Consistent with our observations, it has been reported that glioblastoma specimens from human patients express CSF-1 and that expression of CSF-1 correlates with the degree of glioblastoma progression (22). This study also demonstrated that CSF-1 expression correlated with the increased presence of macrophages bearing markers that are associated with the so-called “M2 phenotype,” which are believed to be one of the critical subpopulations of macrophages involved in tumor progression (6). In addition, a recent study used the Sleeping Beauty transposon mutagenesis technique in the brains of whole animals to screen for novel genes associated with glioma oncogenesis (23). It was discovered that >60% of the high-grade astrocytoma occurrence was a result of transposon-mediated enhanced expression of the Csf-1 gene. Using PLX3397, a small molecule inhibitor of CSF-1R that crosses the blood–brain barrier, we show that interfering with CSF-1R signaling in vivo prevents glioblastoma cells from invading into the parenchyma. Recent results from the Coussens laboratory show that inhibition of CSF-1R in a breast carcinoma animal model synergizes with paclitaxel in preventing metastasis and improving animal survival (22). It will be interesting to determine whether PLX3397 alone, or in combination with standard regimens currently used for treating glioblastoma, is able to extend survival of tumor-bearing animals. Clinical trials involving PLX3397 in treating glioblastoma, lymphoma, leukemia and breast carcinoma are currently underway or are in planning. Our results provide a mechanistic explanation for the involvement of CSF-1 in glioblastoma progression and indicate that inhibition of CSF-1R signaling could provide a novel approach to limiting glioblastoma invasion.

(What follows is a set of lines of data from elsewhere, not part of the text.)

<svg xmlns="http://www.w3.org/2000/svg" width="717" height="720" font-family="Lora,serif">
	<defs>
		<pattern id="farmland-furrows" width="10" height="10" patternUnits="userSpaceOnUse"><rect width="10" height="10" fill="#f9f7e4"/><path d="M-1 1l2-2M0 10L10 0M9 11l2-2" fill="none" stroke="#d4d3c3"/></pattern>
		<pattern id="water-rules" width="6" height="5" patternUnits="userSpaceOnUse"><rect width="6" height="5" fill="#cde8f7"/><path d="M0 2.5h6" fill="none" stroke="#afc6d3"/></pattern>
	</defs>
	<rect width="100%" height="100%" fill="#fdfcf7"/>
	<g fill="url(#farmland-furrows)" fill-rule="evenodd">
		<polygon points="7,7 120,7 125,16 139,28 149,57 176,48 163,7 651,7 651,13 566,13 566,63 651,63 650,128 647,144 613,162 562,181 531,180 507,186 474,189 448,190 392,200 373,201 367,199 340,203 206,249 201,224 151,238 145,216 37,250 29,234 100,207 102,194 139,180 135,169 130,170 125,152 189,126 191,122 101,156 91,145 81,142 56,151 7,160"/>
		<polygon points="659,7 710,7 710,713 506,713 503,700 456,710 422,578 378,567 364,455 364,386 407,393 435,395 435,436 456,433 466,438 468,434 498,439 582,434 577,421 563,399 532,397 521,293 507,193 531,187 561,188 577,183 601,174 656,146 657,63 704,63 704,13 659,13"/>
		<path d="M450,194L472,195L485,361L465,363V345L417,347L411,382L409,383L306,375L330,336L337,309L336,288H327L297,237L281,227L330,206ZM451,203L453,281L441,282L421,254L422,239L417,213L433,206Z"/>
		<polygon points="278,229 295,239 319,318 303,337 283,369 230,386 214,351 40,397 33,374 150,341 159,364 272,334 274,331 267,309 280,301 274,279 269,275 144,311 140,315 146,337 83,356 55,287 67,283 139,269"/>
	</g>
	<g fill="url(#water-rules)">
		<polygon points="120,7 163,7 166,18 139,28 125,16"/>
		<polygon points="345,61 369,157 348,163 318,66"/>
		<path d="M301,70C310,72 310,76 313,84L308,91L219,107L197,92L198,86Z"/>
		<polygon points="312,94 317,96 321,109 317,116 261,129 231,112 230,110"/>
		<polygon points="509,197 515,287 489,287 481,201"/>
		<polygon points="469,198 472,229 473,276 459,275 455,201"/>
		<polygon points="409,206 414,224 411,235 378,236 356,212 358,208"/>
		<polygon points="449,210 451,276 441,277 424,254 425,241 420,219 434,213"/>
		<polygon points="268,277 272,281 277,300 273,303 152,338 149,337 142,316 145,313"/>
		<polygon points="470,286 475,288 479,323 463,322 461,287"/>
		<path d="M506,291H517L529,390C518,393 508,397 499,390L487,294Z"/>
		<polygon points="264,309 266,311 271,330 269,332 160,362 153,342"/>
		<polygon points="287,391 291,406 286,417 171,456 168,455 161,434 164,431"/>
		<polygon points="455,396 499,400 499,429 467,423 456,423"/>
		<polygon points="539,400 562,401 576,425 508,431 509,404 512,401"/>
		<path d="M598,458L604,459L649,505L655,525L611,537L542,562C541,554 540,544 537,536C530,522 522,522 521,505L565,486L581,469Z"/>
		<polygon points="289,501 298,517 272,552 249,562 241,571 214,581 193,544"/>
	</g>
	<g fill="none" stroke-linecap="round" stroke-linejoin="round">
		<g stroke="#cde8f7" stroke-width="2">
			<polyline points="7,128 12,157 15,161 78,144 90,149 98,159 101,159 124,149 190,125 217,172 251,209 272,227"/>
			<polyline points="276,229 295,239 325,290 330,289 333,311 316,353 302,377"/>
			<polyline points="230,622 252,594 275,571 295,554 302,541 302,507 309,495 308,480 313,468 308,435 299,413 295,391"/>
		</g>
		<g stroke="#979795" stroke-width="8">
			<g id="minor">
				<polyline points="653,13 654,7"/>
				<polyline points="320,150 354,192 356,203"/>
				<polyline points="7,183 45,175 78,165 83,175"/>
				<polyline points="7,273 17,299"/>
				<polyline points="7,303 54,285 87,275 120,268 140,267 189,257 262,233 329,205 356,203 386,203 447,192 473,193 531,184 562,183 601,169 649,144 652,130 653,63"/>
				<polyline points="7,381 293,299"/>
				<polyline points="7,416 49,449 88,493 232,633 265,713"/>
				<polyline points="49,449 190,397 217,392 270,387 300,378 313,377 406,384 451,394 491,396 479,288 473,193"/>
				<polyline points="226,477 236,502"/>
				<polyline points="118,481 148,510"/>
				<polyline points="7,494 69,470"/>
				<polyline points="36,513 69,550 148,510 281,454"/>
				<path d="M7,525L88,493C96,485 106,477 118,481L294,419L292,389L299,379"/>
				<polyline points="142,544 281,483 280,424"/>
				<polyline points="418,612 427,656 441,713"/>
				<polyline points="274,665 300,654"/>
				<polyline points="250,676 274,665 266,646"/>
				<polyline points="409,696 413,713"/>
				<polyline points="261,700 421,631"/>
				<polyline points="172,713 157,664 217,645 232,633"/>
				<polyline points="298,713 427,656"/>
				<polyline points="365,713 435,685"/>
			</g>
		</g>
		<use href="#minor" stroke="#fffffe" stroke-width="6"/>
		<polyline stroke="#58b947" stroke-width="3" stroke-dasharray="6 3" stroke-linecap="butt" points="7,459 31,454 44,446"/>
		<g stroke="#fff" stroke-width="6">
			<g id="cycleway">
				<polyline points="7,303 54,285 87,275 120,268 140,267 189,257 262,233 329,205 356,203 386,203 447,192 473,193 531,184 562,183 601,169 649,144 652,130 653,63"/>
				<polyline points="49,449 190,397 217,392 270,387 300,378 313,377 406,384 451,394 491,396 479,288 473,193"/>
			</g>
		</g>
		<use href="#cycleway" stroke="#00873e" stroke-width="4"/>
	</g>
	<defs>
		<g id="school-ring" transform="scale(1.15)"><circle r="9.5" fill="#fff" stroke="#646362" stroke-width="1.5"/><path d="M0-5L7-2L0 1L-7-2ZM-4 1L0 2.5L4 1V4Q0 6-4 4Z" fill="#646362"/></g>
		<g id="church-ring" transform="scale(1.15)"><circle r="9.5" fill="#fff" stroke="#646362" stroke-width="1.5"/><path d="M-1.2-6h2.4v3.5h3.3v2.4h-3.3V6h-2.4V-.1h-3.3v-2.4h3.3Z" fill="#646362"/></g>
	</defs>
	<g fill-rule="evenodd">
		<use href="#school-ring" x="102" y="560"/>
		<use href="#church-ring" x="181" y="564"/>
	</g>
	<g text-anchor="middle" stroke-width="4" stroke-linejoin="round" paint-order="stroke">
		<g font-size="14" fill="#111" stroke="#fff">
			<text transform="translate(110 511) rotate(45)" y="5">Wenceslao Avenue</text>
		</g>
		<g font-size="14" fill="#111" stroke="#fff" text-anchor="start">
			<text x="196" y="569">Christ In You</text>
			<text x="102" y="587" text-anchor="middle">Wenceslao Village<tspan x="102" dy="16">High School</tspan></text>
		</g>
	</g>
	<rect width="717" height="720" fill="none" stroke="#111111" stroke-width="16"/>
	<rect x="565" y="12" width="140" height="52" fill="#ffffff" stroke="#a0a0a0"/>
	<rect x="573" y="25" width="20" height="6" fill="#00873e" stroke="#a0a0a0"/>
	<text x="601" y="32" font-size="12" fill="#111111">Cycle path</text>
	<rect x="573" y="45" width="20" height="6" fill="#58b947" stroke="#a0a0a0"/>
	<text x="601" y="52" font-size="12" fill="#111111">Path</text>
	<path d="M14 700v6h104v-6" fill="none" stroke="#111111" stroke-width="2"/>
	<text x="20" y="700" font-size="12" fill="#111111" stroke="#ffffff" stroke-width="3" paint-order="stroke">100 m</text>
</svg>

The study was funded by AACR-Amgen, Inc., Fellowship in Clinical/Translational Cancer Research (09-40-11 to SJ Coniglio); the Dana Foundation (SJ Coniglio, MH Symons and JE Segall), Association for International Cancer Research (AICR; SJ Coniglio and JE Segall), National Institutes of Health (PO1 CA 100324 to JE Segall and ER Stanley and P30 CA13330 and RO1 CA25604 to ER Stanley); and Voices Against Brain Cancer Foundation (MH Symons).
We thank Carl Manthey for helpful discussions on the use of JnJ, AstraZeneca and Johnson & Johnson for reagents, Plexxikon for PLX3397 and PLX5562, and the Segall, Condeelis, Cox and Hodgson labs for helpful comments. JE Segall is the Betty and Sheldon Feinberg Senior Faculty Scholar in Cancer Research.
Online address: http://www.molmed.org
ER Stanley is a consultant for Plexxikon on CSF-1/CSF-1R biology and a consultant for Amgen for therapies targeting the CSF-1R. BL West is an employee of Plexxikon.